This relates to the year 1647; but, notwithstanding the obvious advantage of the contrivance, it appears for a time to have been utterly neglected. Thus, in the "Mareschal de Bataille," of Lostelneau, which was published in the same year, 1647, we find no mention of the bayonet, and the musketeers are uniformly armed with swords.[1]

More than twenty years afterwards, the invention mentioned by Puysegur appears to have been revived. Sir James Turner, writing in the year 1670-71, thus recommends its adoption: "And, indeed, when musketeers have spent their powder, and come to blows, the butt-end of their musket may do an enemy more hurt than these despicable swords which most musketeers wear at their sides. In such medleys, knives whose blades are one foot long, made both for cutting and thrusting (the haft being made to fill the bore of the musket), will do more execution than either sword or butt of musket."[2]
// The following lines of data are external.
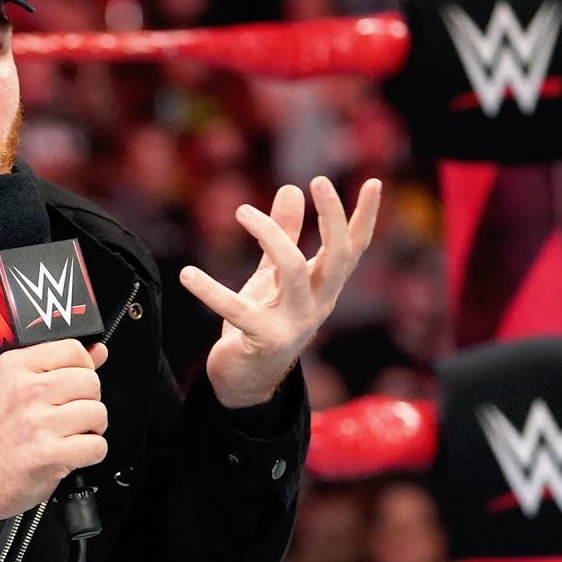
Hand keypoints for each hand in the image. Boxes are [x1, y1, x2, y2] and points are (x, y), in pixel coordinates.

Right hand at [0, 340, 108, 538]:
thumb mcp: (9, 388)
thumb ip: (55, 365)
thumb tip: (97, 351)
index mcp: (14, 367)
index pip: (73, 349)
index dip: (83, 368)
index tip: (74, 384)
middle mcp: (26, 391)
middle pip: (90, 381)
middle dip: (88, 401)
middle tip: (70, 415)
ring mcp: (38, 423)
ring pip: (98, 412)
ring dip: (91, 429)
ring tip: (69, 435)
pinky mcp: (50, 454)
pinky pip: (97, 445)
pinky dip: (90, 453)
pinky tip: (70, 453)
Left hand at [180, 177, 381, 407]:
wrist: (246, 380)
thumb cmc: (261, 322)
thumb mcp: (272, 276)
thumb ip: (283, 234)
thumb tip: (291, 189)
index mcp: (322, 287)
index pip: (352, 248)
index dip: (364, 216)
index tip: (373, 181)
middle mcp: (317, 303)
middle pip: (338, 255)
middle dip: (332, 217)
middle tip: (317, 181)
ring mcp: (294, 323)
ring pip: (293, 269)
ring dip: (270, 234)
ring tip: (241, 211)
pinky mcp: (264, 339)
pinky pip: (237, 309)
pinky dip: (210, 290)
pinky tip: (188, 274)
In a treatise on "English Military Discipline," published by Robert Harford in 1680, the author observes: "The bayonet is much of the same length as the poniard [12 or 13 inches]; it hath neither guard nor handle, but onely a haft of wood, eight or nine inches long. The blade is sharp-pointed and two-edged, a foot in length, and a large inch in breadth. The bayonet is very useful to dragoons, fusiliers, and souldiers that are often commanded out on parties; because that, when they have fired their discharges, and want powder and shot, they put the haft of it into the mouth of the barrel of their pieces, and defend themselves therewith, as well as with a partizan." (p. 13.) "We remark also," says he, "that except on the occasions of which I am about to speak (viz., in field engagements), the pike-men are altogether useless, not being eligible for advanced posts, where, in order to give the alarm, it is necessary to make a noise." He further observes, "that in the attack and assault of places, soldiers should be armed with weapons easy to be handled, and which make a great noise, the effect of which is to intimidate those who are attacked." "These reasons," he adds, "and many others have led to the giving this year, to some musqueteers, bayonets to fix in the muzzles of their pieces when attacked by cavalry, thus having the effect of pikes, the use of which will, ere long, no doubt, be abandoned."

To the foregoing contemporary notices of the bayonet and its application may may be added the following: "Bayonette (f.), a dagger, or knife dagger-like, such

  1. The cumbrous musket then in use was, in reality, the true cause of the bayonet being so long neglected. The adoption of the lighter arm, the fusil, rendered it at once available.
  2. Pallas Armata, London, 1683, p. 175.